Historic building in Rio de Janeiro, Brazil

Maracanã Village, also known as the Old Indian Museum, is an urban Indian village in the old building of the Indian Museum in the Maracanã neighborhood of Rio de Janeiro. The building is near the Estadio Mario Filho, which is at risk of demolition by the state government of Rio de Janeiro state government. The controversy surrounding maintenance of the village fed popular political movements in the city, and the village is considered symbolic of opposition to the government of Sérgio Cabral Filho.
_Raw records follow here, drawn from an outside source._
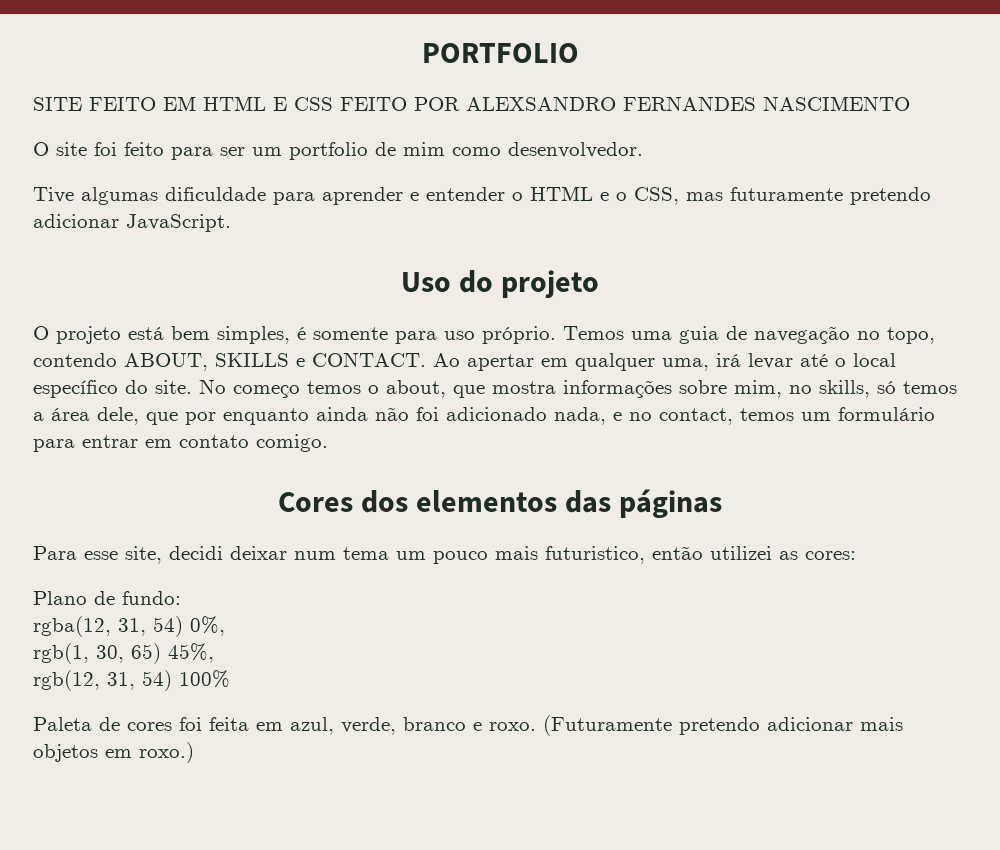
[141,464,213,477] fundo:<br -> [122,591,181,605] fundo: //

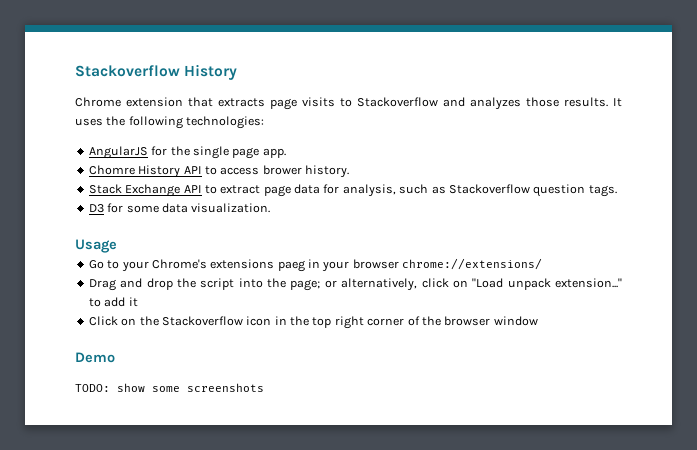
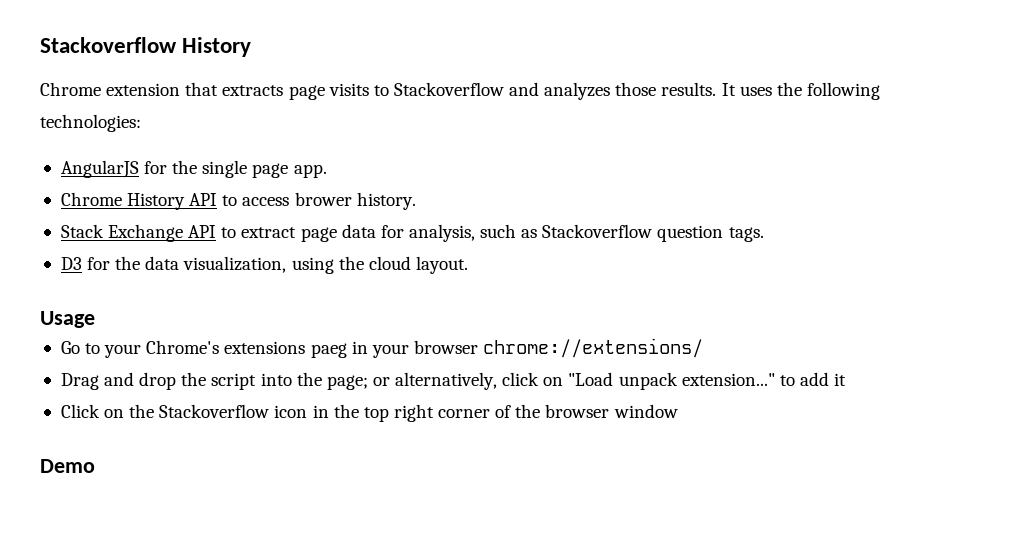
[88,165,135,175] Chomre -> [60,192,122,206] Chrome
[126,203,271,213] some data visualization. -> [115,256,468,274] the data visualization, using the cloud layout.
[75,383,264,392] // TODO: show some screenshots -> (95, 466) none

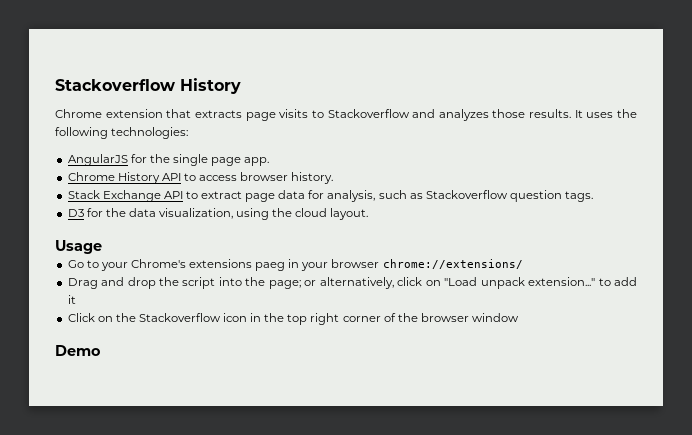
[294,192,352,206] brower -> [240,172,289,181] browser

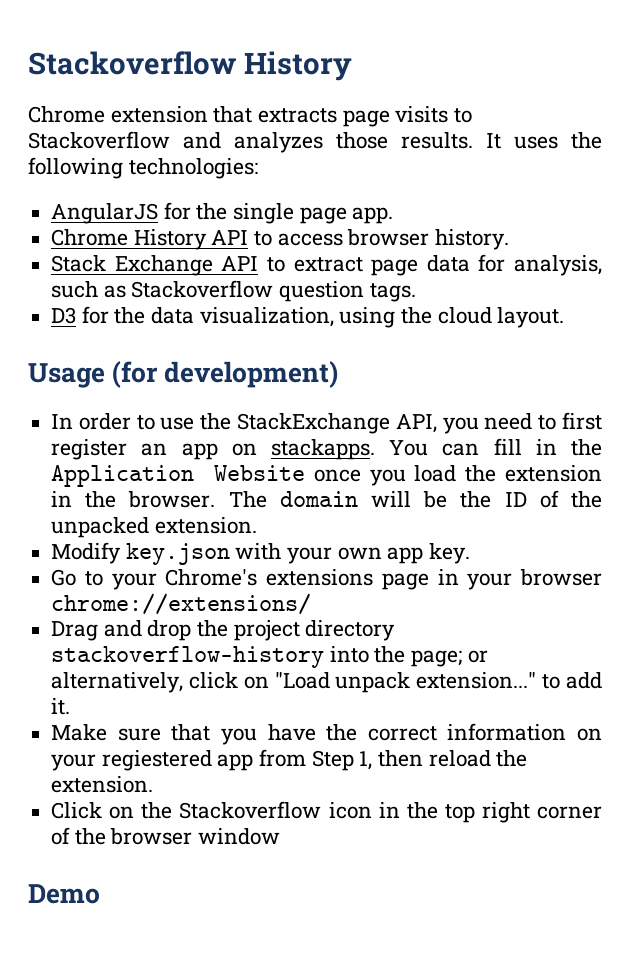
(102, 247) none -> [112,361,339,388] [51,412,602,434] [51,438,602,460] [51,465,602,487] [51,490,602,508] [51,517,257,538] [51,542,471,565] (for development) // In order to use the StackExchange API, you need to first register an app on stackapps. You can fill in the Application Website once you load the extension in the browser. The domain will be the ID of the unpacked extension. // Modify key.json with your own app key.
[255,262,286,271] paeg -> [381,573,429,590] page
[182,277,216,289] script -> [233,620,396,641] [51,646,325,668] project directory stackoverflow-history
[67,295,76,304] it -> [51,698,71,715] [51,723,602,745] [51,749,528,771] [51,776,154,793] it. // Make sure that you have the correct information on your regiestered app from Step 1, then reload the extension.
Maracanã Stadium was the main stadium for the 2016 Summer Olympics, and Maracanã was the name of one of the four zones of the Olympic Village.

==Background==
The building was constructed in 1862 by Dom Luís Augusto. In 1910 it was donated to the Fundação Nacional do Índio, a state agency which sought to preserve Brazil's indigenous culture. The agency, founded that year, was led by Cândido Rondon.
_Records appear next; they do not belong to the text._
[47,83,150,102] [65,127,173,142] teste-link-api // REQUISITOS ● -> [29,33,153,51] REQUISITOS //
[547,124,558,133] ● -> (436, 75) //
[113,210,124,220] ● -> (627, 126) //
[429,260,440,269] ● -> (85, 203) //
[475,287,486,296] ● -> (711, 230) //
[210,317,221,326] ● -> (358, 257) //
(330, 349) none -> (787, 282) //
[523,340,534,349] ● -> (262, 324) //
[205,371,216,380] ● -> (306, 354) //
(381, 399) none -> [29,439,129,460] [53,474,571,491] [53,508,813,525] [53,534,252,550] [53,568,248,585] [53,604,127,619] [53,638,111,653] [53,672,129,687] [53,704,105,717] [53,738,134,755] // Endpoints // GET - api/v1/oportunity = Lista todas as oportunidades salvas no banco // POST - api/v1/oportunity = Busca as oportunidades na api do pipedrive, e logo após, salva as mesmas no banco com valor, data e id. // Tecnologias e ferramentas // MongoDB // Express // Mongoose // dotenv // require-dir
The building was the federal agency's original headquarters. From 1953 to 1977, Darcy Ribeiro converted it into the Indian Museum. The museum was then transferred to Botafogo, and the building was abandoned. In 2006 the site was occupied by a group of about 20 indigenous settlers, who called the area the Maracana Village. The site was purchased by the Rio de Janeiro government in August 2012. To ease exiting Stadium Maracanã for the 2014 World Cup, the Old Indian Museum, the Municipal School Athletic Stadium Friendenreich and Celio de Barros would be demolished.
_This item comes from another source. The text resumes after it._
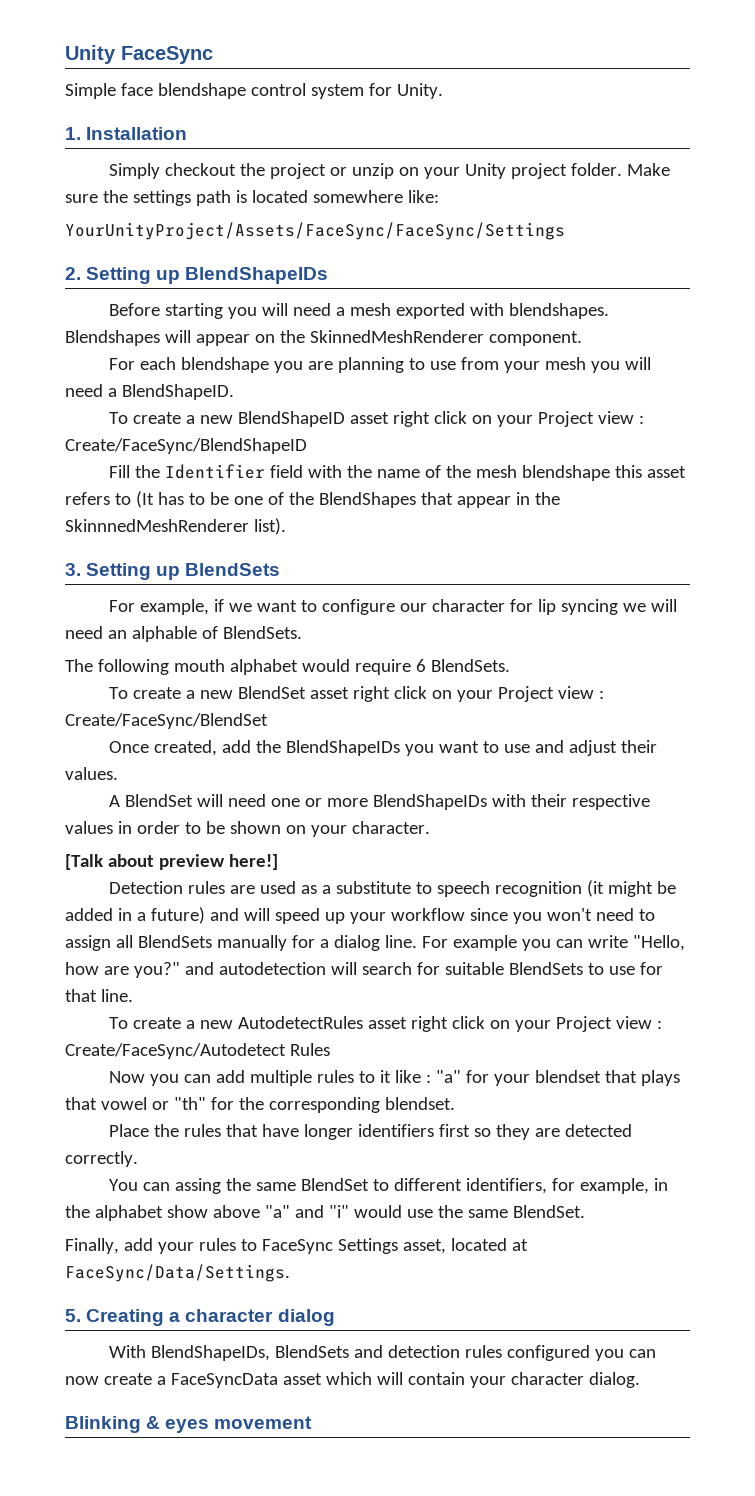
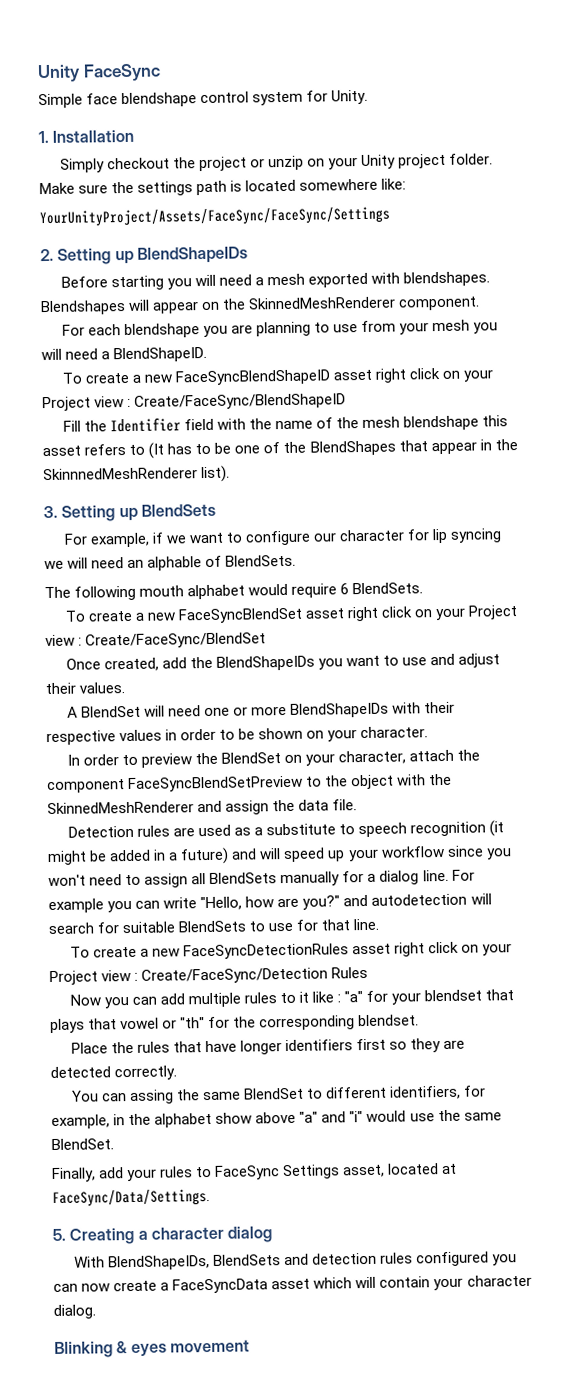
[237,411,345,427] BlendShapeID -> [174,369,331,386] FaceSyncBlendShapeID
[237,686,306,699] BlendSet -> [177,607,303,624] FaceSyncBlendSet
[65,854,278,870] [Talk about preview here!] -> [66,749,481,768] [47,773,453,794] [47,799,358,815] In order to preview the BlendSet on your character, attach the component FaceSyncBlendSetPreview to the object with the SkinnedMeshRenderer and assign the data file.
[237,1016,662,1032] [65,1043,286,1059] AutodetectRules asset right click on your Project view : Create/FaceSync/Autodetect -> [182,941,513,960] [49,967,329,986] FaceSyncDetectionRules asset right click on your Project view : Create/FaceSync/Detection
The proposed demolitions were controversial. According to the government, the museum demolition was required by FIFA and the property had no historical value. In response, in 2013, three councilors proposed a bill to register the building. Its proposed demolition was criticized, and it was speculated that its purpose was for the construction of a large parking facility.

Minister of Culture Marta Suplicy asked Rio de Janeiro governor Luiz Fernando Pezão for permission to maintain the building, and in January 2013 the municipal council for the protection of cultural heritage gave its unanimous support. That month, after the Indians obtained an injunction preventing the demolition, the state government agreed not to demolish the building until the local Indians left; the building would be renovated and kept intact. There was no timetable or decision about the building's ultimate fate, and the proposed settlement was rejected by village leaders.

On March 22, 2013, the Maracana Village was occupied by the police and the Indians withdrew. Protests by a number of social and political groups followed, and state representative Marcelo Freixo (who was tear gassed) criticized the police action. A Femen activist was arrested when she exposed her breasts in protest.